I battle with many friends on this type of stuff. Until I get my business licence approved (which then allows for insurance, etc.)
I have shot a conference for the State Bar association and while sitting with 1 state supreme court justice and 2 former DAs this is what I have done that limits back-lash and still serves the clients:
I do a flat fee where the client owns the images for the fee. I have been doing about $300 per 8hr day ($150/4hrs) which includes "basic" editing and generally 50-100 edited photos (I usually provide more extensive edits but I always "sandbag" my commitment.) Any terrible shots (out of focus, marker blanks, bad settings, and the like) I delete. I separate the images into Edited, Good, & Out-takes and turn that over to them on a DVD and accept payment then. Nice, simple, and zero commitment down the road.

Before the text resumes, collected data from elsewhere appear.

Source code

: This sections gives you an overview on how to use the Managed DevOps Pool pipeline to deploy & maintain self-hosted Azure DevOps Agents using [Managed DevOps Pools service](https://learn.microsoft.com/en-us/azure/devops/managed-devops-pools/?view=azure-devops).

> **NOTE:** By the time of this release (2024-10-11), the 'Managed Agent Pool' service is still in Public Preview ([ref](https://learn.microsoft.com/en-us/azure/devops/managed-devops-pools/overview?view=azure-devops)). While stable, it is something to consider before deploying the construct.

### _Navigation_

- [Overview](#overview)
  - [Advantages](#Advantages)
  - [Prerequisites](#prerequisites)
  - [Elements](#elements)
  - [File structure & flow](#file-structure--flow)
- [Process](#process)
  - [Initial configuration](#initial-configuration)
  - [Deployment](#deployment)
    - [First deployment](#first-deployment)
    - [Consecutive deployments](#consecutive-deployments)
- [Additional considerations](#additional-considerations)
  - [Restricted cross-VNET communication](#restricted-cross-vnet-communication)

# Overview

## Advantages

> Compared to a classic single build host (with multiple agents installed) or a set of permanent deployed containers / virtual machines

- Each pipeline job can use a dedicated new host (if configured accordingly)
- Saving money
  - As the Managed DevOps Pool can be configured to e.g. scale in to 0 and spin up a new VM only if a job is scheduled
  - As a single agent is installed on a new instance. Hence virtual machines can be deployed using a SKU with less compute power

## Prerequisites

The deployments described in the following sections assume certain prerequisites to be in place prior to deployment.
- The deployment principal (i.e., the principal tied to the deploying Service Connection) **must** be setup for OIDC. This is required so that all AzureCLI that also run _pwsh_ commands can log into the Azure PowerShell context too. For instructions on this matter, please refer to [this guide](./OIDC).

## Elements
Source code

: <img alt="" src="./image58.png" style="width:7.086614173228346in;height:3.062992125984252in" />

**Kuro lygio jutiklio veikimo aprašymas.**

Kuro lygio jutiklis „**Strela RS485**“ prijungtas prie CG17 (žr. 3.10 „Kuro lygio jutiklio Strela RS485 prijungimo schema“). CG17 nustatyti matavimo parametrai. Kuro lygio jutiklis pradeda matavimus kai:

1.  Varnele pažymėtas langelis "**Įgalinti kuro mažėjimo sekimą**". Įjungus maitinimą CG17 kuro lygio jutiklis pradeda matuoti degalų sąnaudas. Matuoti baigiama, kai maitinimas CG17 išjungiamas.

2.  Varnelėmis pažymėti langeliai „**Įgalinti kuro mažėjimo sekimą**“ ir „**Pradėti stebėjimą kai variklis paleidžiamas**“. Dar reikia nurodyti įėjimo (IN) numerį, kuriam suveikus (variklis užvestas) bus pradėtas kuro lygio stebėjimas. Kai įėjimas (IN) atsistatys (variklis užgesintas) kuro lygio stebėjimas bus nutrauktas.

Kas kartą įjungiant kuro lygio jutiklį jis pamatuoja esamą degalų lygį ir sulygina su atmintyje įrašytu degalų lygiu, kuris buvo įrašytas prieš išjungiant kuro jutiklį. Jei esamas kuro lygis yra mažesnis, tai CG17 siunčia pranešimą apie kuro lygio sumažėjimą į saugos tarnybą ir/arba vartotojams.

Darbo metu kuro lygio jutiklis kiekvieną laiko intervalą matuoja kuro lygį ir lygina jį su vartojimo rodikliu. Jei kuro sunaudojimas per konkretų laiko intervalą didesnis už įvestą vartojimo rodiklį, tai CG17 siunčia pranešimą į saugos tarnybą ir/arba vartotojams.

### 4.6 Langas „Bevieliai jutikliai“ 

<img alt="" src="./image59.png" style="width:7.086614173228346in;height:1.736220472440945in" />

A simple contract that lays the above out clearly, that the client will own the images and is responsible for final edits and printing if desired, or may seek additional services from me that are separate of this contract. With that type of set-up, you are only liable to hand over the images and are basically clear of 99% of any law suits that are heard of (in the US) by making them responsible for finishing or if they want additional major editing or want you to set-up printing of books, they know that comes at an additional fee and is not included. I add an optional "rider" that allows me to post and use any photo for educational, personal use, entry to contests or professional examples (No commercial/stock use) and allow them to decide if that is ok and if so, sign that piece as well.
Now I know some pros out there will cringe and shake their heads but when you are not set-up as a pro, with long term archiving, Tax collection, set sales site, Insurance, etc. I don't see the point in acting like one. One has to think about if they call you 2 years from now and you lost all the images to a bad hard-drive or if they are not pleased with your work and sue you. You need to protect yourself from any law suit or the potential to effect future sales since the opportunity for disaster to happen is too great. 999 out of 1000 "off the cuff" shoots never go bad but if one does, you can loose damn near everything if you aren't careful.
If you make it clear that you are not a pro, they own the images, you only guarantee basic editing and leave it to them to say it is ok or not for you to use them as examples, you will be good.
My price break down basically equals this:
$300/day = 8hrs
100 edited images (5min/image average) = 8 hrs of editing.
16 hrs of total work for $300 = $18.75 per hr.
When I show that basic math to potential clients who question the price I have never been questioned on the price as that is 3-4times cheaper/hr than a plumber or a body shop mechanic.